Critics read the document as advocacy from a firm racing to build the technology it warns about. They point to OpenAI's conversion from nonprofit to for-profit structure, its preparation for a public offering, and a private funding round reported at roughly $110 billion, arguing there is a gap between the stated principles and the company's commercial and lobbying interests.

Frequently Asked Questions

What is OpenAI's public wealth fund proposal?

It is a government-managed fund that would hold automatic stakes in AI companies and infrastructure and pay the returns directly to citizens. OpenAI compares it to Alaska's Permanent Fund, which distributes oil revenue to state residents as annual dividends.

What is a robot tax?

It is a tax charged to companies based on the human workers they replace with automation. The idea, raised earlier by Bill Gates in 2017, would have the automated system pay roughly what the displaced worker once contributed in taxes.

Does the four-day workweek mean a pay cut?

OpenAI proposes a subsidized 32-hour, four-day workweek funded by AI productivity gains, framed as an efficiency dividend rather than a pay reduction. Independent reporting describes it as pilot programs, so the full-pay detail is presented as the proposal's intent rather than a confirmed mandate.
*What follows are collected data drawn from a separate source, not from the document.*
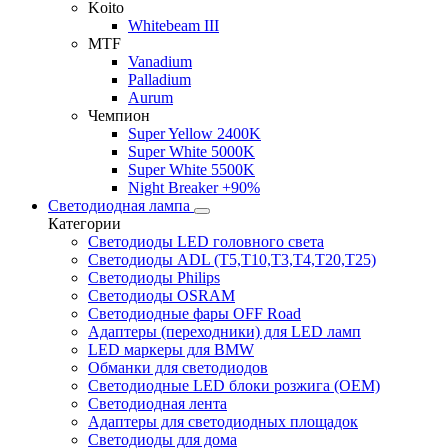
Koito
Whitebeam III
MTF
Vanadium
Palladium
Aurum
Чемпион
Super Yellow 2400K
Super White 5000K
Super White 5500K
Night Breaker +90%
Светодиодная лампа
Категории
Светодиоды LED головного света
Светодиоды ADL (T5,T10,T3,T4,T20,T25)
Светодиоды Philips
Светодиоды OSRAM
Светодиодные фары OFF Road
Адаптеры (переходники) для LED ламп
LED маркеры для BMW
Обманки для светодиодов
Светодиодные LED блоки розжига (OEM)
Светодиодная лента
Адаптеры для светодиодных площадок
Светодиоды для дома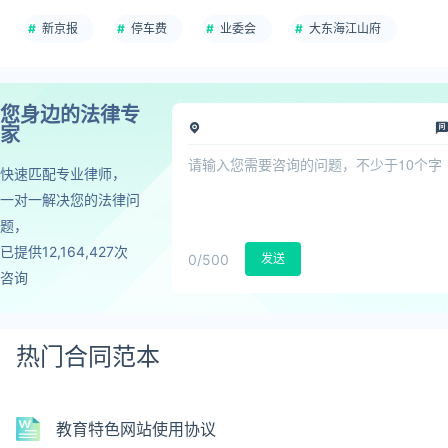
新京报
停车费
业委会
大东海江山府
您身边的法律专
家
快速匹配专业律师，
一对一解决您的法律问
题，
已提供12,164,427次
0
/500
发送
咨询
热门合同范本
教育特色网站使用协议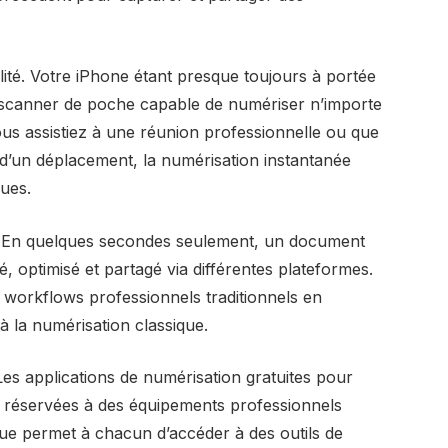
ilité. Votre iPhone étant presque toujours à portée
scanner de poche capable de numériser n’importe
s assistiez à une réunion professionnelle ou que
d’un déplacement, la numérisation instantanée
ques.
ur. En quelques secondes seulement, un document
 optimisé et partagé via différentes plateformes.
s workflows professionnels traditionnels en
 à la numérisation classique.
es applications de numérisation gratuites pour
is réservées à des équipements professionnels
ue permet à chacun d’accéder à des outils de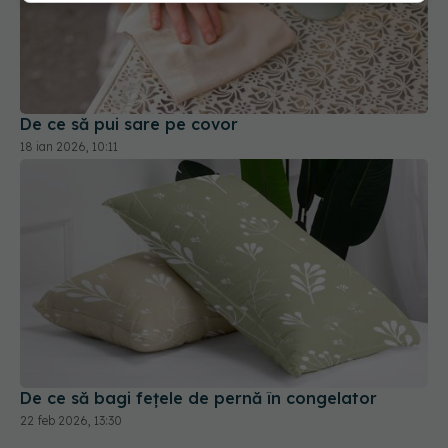
De ce să pui sare pe covor
18 ian 2026, 10:11
De ce să bagi fețele de pernă în congelator
22 feb 2026, 13:30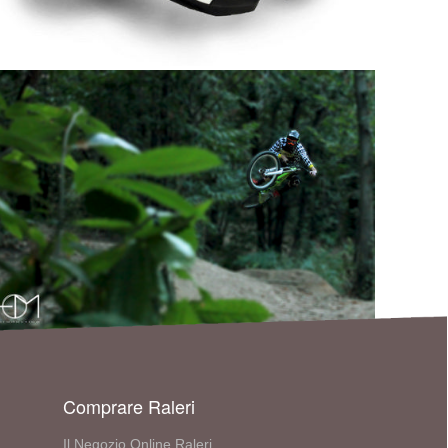
Comprare Raleri
Il Negozio Online Raleri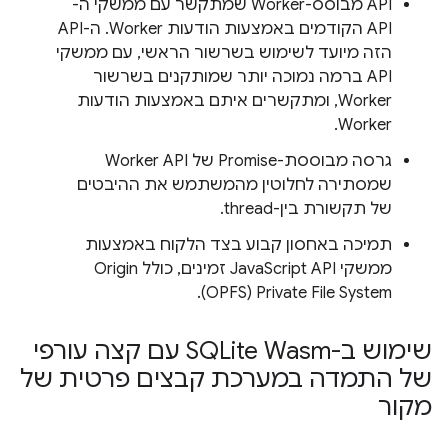
‫API מבוסס-Worker שמתקשר עם ממשקי ה-
API הקודמים באמצעות הודעות Worker. ה-API
הזה מיועד לשימוש בשרשור הראשי, עם ממשקי
API ברמה נמוכה יותר שמותקנים בשרשור
Worker, ומתקשרים איתם באמצעות הודעות
Worker.
גרסה מבוססת-Promise של Worker API
שמסתירה לחלוטין מהמשתמש את ההיבטים
של תקשורת בין-thread.
תמיכה באחסון קבוע בצד הלקוח באמצעות
ממשקי JavaScript API זמינים, כולל Origin
Private File System‏ (OPFS).
שימוש ב-SQLite Wasm עם קצה עורפי
של התמדה במערכת קבצים פרטית של
מקור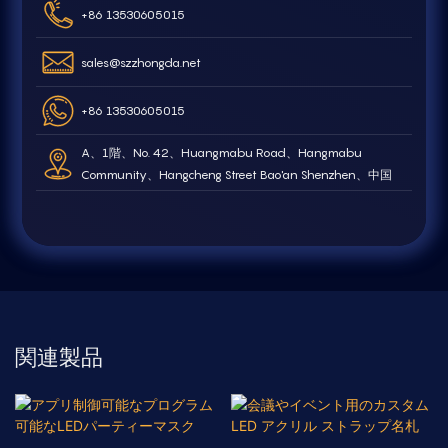
+86 13530605015
sales@szzhongda.net
+86 13530605015
A、1階、No. 42、Huangmabu Road、Hangmabu
Community、Hangcheng Street Bao'an Shenzhen、中国
関連製品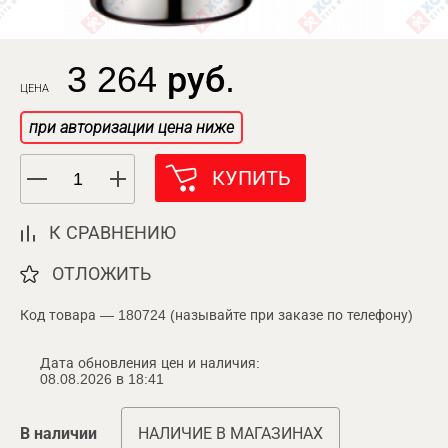
3 264 руб.
ЦЕНА
при авторизации цена ниже
КУПИТЬ
К СРАВНЕНИЮ
ОТЛОЖИТЬ
Код товара — 180724 (называйте при заказе по телефону)
Дата обновления цен и наличия:
08.08.2026 в 18:41
В наличии
НАЛИЧИЕ В МАГАЗИНАХ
Is this blueprint official government policy?

No. OpenAI presents it as a set of ideas and a starting point for debate, not adopted law. The company is funding outside research and gathering feedback to test the proposals.

Why are critics skeptical of the blueprint?
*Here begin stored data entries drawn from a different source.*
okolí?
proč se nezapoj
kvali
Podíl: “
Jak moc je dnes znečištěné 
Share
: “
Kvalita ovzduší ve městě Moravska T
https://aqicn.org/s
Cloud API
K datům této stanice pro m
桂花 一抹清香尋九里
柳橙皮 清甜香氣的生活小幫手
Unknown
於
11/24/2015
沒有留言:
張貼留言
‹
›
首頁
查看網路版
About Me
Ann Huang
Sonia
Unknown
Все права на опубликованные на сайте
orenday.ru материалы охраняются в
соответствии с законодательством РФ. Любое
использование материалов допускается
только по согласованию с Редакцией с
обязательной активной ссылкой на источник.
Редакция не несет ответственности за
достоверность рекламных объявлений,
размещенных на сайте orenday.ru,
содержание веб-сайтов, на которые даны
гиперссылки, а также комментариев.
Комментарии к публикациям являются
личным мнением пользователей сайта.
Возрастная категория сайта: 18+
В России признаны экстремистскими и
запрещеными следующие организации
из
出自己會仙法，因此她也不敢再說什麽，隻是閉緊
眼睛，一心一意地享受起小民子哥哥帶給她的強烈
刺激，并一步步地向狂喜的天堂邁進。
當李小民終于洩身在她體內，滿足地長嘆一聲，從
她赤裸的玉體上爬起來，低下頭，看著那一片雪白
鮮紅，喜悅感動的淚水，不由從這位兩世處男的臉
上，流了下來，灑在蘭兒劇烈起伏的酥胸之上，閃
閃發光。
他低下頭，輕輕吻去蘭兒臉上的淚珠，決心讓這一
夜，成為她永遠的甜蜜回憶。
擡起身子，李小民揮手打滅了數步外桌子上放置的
Critics view it as advocacy from a company that profits from the automation it describes, noting OpenAI's shift from nonprofit to for-profit, its move toward a public offering, and its large private funding round. They argue the stated principles sit uneasily with its commercial and lobbying interests.

OpenAI's blueprint signals how a leading AI developer wants taxes, benefits, and infrastructure rewritten as automation spreads. Whether the ideas gain traction will depend on lawmakers, and on whether the public trusts the messenger.